-- Opening Marker --
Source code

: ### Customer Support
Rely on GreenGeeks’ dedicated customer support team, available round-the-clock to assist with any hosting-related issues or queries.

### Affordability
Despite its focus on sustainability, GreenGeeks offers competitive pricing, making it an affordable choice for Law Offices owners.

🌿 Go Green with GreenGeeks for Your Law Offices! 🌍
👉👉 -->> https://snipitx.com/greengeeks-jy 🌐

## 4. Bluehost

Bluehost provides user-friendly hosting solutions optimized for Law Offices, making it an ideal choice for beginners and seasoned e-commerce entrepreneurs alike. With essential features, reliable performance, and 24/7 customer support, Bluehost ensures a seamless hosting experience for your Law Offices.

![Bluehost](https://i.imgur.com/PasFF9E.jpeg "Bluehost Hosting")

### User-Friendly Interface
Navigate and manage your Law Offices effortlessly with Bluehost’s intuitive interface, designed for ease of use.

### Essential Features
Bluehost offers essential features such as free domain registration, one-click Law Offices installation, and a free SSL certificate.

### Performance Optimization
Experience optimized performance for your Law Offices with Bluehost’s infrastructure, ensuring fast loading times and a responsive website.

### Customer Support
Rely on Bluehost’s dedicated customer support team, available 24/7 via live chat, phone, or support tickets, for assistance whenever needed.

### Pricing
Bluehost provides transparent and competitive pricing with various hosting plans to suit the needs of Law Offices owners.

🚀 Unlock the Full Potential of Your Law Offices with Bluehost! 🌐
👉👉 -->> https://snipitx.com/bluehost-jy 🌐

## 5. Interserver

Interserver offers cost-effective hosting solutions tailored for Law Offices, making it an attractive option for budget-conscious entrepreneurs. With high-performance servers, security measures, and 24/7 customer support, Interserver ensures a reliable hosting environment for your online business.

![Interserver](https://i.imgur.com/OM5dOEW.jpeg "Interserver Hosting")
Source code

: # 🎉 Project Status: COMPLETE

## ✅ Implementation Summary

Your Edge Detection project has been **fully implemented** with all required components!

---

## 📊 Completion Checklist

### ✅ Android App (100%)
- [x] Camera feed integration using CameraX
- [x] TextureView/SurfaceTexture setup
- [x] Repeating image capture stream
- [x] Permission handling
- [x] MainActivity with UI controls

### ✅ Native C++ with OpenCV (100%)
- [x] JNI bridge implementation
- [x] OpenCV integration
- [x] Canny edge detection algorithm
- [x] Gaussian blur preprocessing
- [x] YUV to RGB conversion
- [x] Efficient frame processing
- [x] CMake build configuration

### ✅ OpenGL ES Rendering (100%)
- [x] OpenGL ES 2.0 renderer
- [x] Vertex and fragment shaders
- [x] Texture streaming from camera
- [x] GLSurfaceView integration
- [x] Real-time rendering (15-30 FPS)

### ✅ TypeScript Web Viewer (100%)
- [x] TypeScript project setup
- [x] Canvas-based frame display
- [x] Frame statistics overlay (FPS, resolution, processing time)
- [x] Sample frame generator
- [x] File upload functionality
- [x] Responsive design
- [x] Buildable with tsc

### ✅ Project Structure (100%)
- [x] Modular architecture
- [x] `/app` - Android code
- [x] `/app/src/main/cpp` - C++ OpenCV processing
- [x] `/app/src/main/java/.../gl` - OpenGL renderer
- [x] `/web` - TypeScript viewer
-- Closing Marker --
• _YOUR GOAL_
Copy, exactly and only, the lines above that begin with the one containing "Bluehost offers essential" and finish with the one containing "### Performance Optimization".

• _REPLY_
Bluehost offers essential features such as free domain registration, one-click Law Offices installation, and a free SSL certificate.

### Performance Optimization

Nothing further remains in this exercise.